→ PROBLEM
Pull every line that holds the word "angle" from the entries.

→ SOURCE DATA
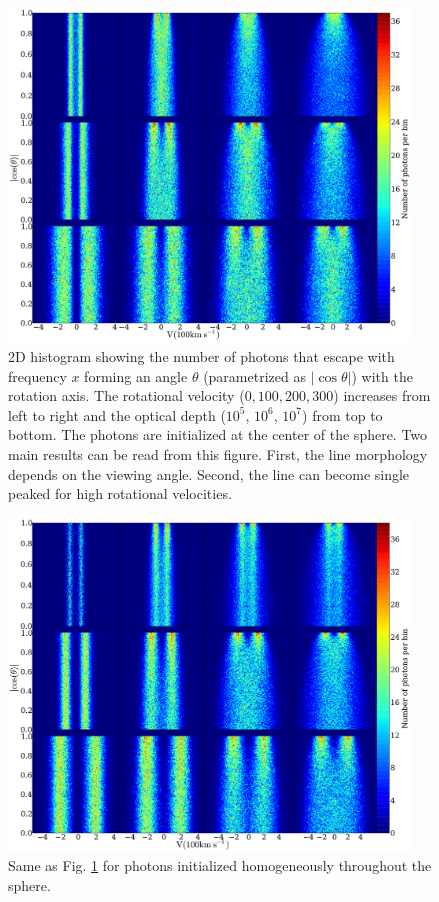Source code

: \begin{figure}
\begin{center}
\includegraphics[width=0.95\textwidth]{Figures/f2.pdf}
\end{center}
\caption{
2D histogram showing the number of photons that escape with frequency
$x$ forming an angle $\theta$ (parametrized as $|\cos\theta|$) with the
rotation axis.
The rotational velocity ($0,100,200,300$\kms) increases from left to
right and the optical depth ($10^5$, $10^6$, $10^7$) from top to
bottom.
The \ly photons are initialized at the center of the sphere.
Two main results can be read from this figure.
First, the line morphology depends on the viewing angle.
Second, the line can become single peaked for high rotational
velocities.
\label{fig:CentralSpec} }
\end{figure}
\begin{figure}
\begin{center}
\includegraphics[width=0.95\textwidth]{Figures/f3.pdf}
\end{center}
\caption{Same as Fig. \ref{fig:CentralSpec} for \ly photons
initialized homogeneously throughout the sphere.
\label{fig:HomSpec}}
\end{figure}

→ EXERCISE RESPONSE
$x$ forming an angle $\theta$ (parametrized as $|\cos\theta|$) with the
First, the line morphology depends on the viewing angle.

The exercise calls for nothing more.